Available data Block Start

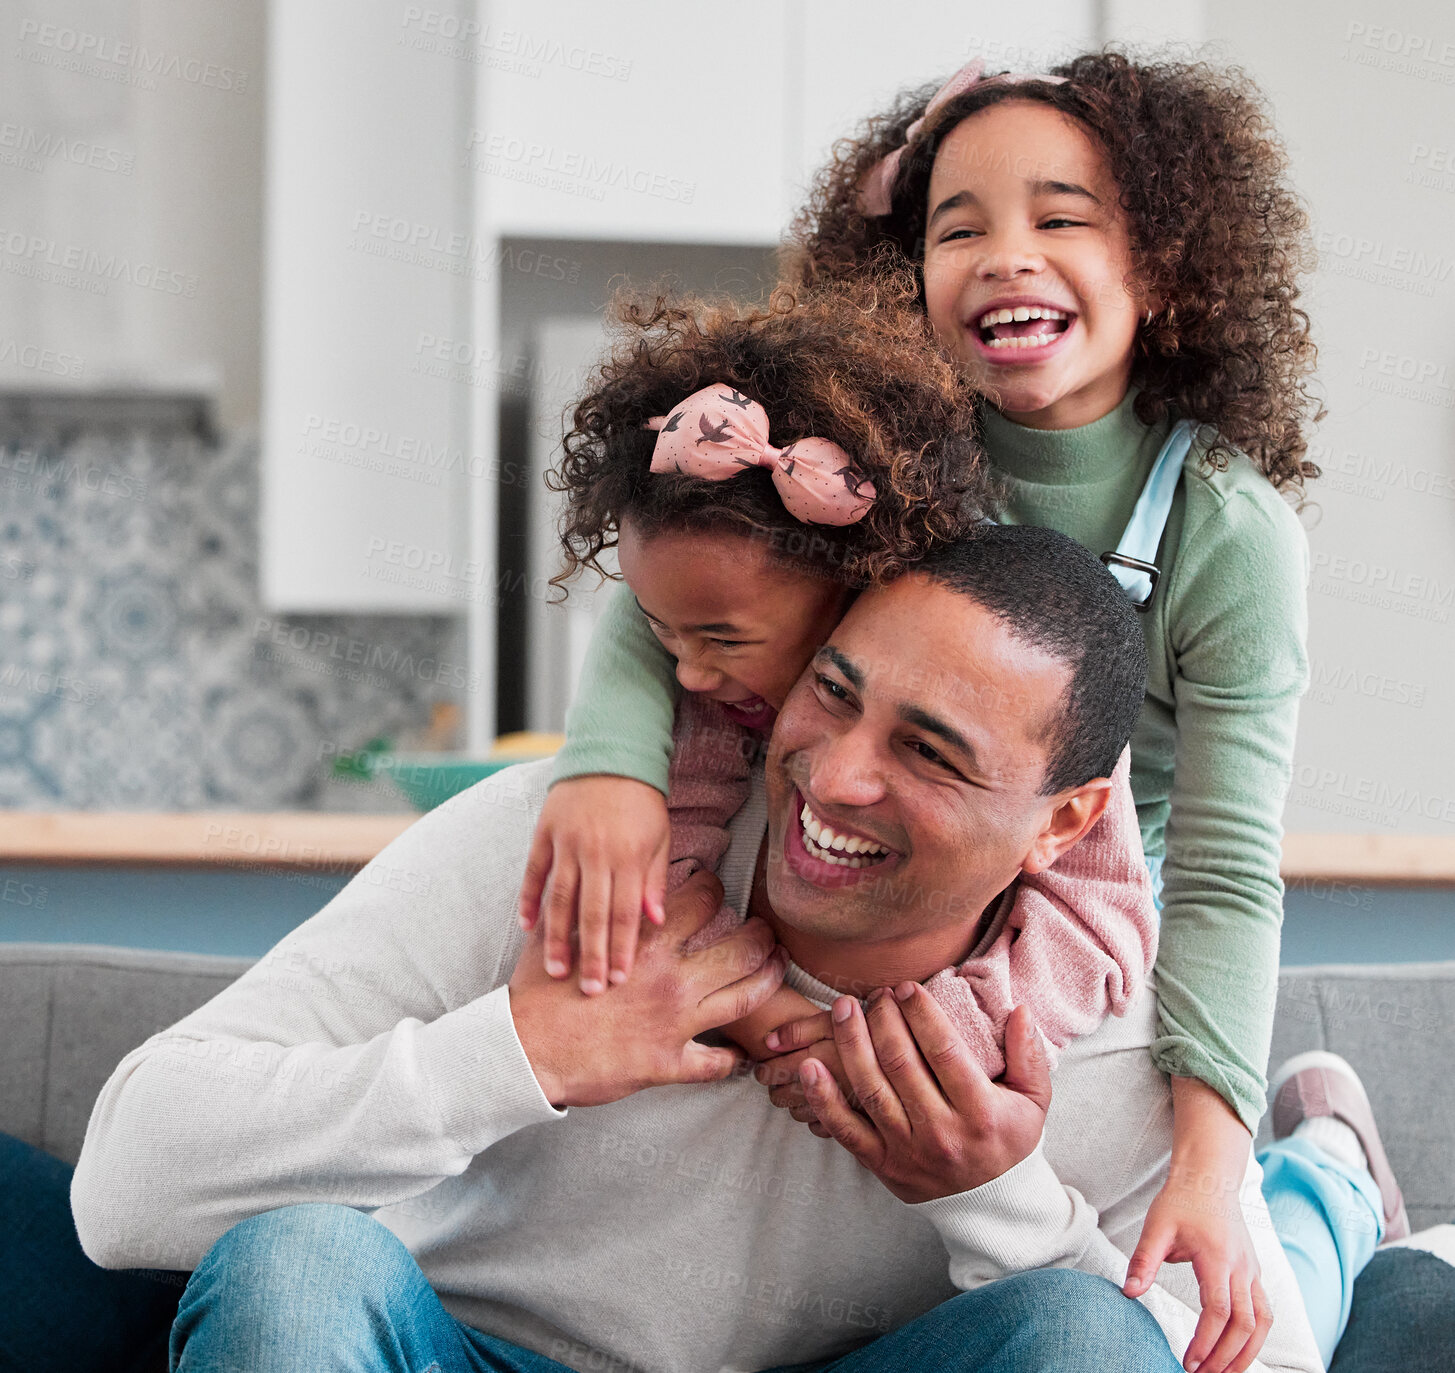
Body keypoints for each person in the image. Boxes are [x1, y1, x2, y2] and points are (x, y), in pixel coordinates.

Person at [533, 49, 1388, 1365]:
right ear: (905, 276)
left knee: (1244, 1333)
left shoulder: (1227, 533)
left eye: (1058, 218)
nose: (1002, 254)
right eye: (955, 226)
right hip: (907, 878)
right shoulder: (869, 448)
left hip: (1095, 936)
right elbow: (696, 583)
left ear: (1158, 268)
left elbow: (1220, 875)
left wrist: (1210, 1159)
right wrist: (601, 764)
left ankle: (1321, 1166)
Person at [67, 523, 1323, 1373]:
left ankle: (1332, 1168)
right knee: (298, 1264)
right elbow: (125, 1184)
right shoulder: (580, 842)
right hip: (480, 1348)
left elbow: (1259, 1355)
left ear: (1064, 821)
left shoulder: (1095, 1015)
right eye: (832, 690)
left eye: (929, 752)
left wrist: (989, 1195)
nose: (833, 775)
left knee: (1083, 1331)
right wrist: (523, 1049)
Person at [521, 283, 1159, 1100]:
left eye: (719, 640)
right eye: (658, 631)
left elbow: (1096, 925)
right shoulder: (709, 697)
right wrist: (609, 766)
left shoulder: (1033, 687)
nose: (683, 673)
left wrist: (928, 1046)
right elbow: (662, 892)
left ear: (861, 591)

Available data Block End

## Task statement
Your copy should hold every record word for word and none of the pictures.

## Output below
Body keypoints for each person in the image. Boxes are [x1, y1, x2, y2] and points are (x, y), in pixel coordinates.

Person at [533, 49, 1388, 1365]:
right ear: (905, 276)
left knee: (1244, 1333)
left shoulder: (1227, 533)
left eye: (1058, 218)
nose: (1002, 254)
right eye: (955, 226)
right hip: (907, 878)
right shoulder: (869, 448)
left hip: (1095, 936)
right elbow: (696, 583)
left ear: (1158, 268)
left elbow: (1220, 875)
left wrist: (1210, 1159)
right wrist: (601, 764)
left ankle: (1321, 1166)
Person at [67, 523, 1323, 1373]:
left ankle: (1332, 1168)
right knee: (298, 1264)
right elbow: (125, 1184)
right shoulder: (580, 842)
right hip: (480, 1348)
left elbow: (1259, 1355)
left ear: (1064, 821)
left shoulder: (1095, 1015)
right eye: (832, 690)
left eye: (929, 752)
left wrist: (989, 1195)
nose: (833, 775)
left knee: (1083, 1331)
right wrist: (523, 1049)
Person at [521, 283, 1159, 1100]:
left eye: (719, 640)
right eye: (658, 631)
left elbow: (1096, 925)
right shoulder: (709, 697)
right wrist: (609, 766)
left shoulder: (1033, 687)
nose: (683, 673)
left wrist: (928, 1046)
right elbow: (662, 892)
left ear: (861, 591)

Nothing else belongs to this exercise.